:: What to work on ::
Copy out each line of the records below word for word, leaving out the pictures.

:: Material shown ::

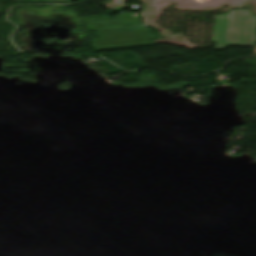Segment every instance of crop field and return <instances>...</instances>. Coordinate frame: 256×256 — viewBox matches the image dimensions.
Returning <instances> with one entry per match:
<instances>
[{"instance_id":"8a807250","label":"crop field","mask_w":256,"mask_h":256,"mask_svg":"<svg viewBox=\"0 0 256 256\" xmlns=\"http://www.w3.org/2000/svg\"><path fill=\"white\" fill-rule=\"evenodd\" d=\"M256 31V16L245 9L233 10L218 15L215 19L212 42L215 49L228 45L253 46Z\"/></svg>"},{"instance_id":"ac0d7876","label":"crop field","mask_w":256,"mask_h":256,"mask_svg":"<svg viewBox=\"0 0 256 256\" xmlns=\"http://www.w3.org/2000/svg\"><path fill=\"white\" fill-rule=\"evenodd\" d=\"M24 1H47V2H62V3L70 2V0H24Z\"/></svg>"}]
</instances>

:: Output ::
Segment every instance of crop field and return <instances>...</instances>. Coordinate frame: 256×256 — viewBox matches the image dimensions.
Returning <instances> with one entry per match:
<instances>
[{"instance_id":"8a807250","label":"crop field","mask_w":256,"mask_h":256,"mask_svg":"<svg viewBox=\"0 0 256 256\" xmlns=\"http://www.w3.org/2000/svg\"><path fill=\"white\" fill-rule=\"evenodd\" d=\"M256 31V16L245 9L233 10L218 15L215 19L212 42L215 49L228 45L253 46Z\"/></svg>"},{"instance_id":"ac0d7876","label":"crop field","mask_w":256,"mask_h":256,"mask_svg":"<svg viewBox=\"0 0 256 256\" xmlns=\"http://www.w3.org/2000/svg\"><path fill=\"white\" fill-rule=\"evenodd\" d=\"M24 1H47V2H62V3L70 2V0H24Z\"/></svg>"}]
</instances>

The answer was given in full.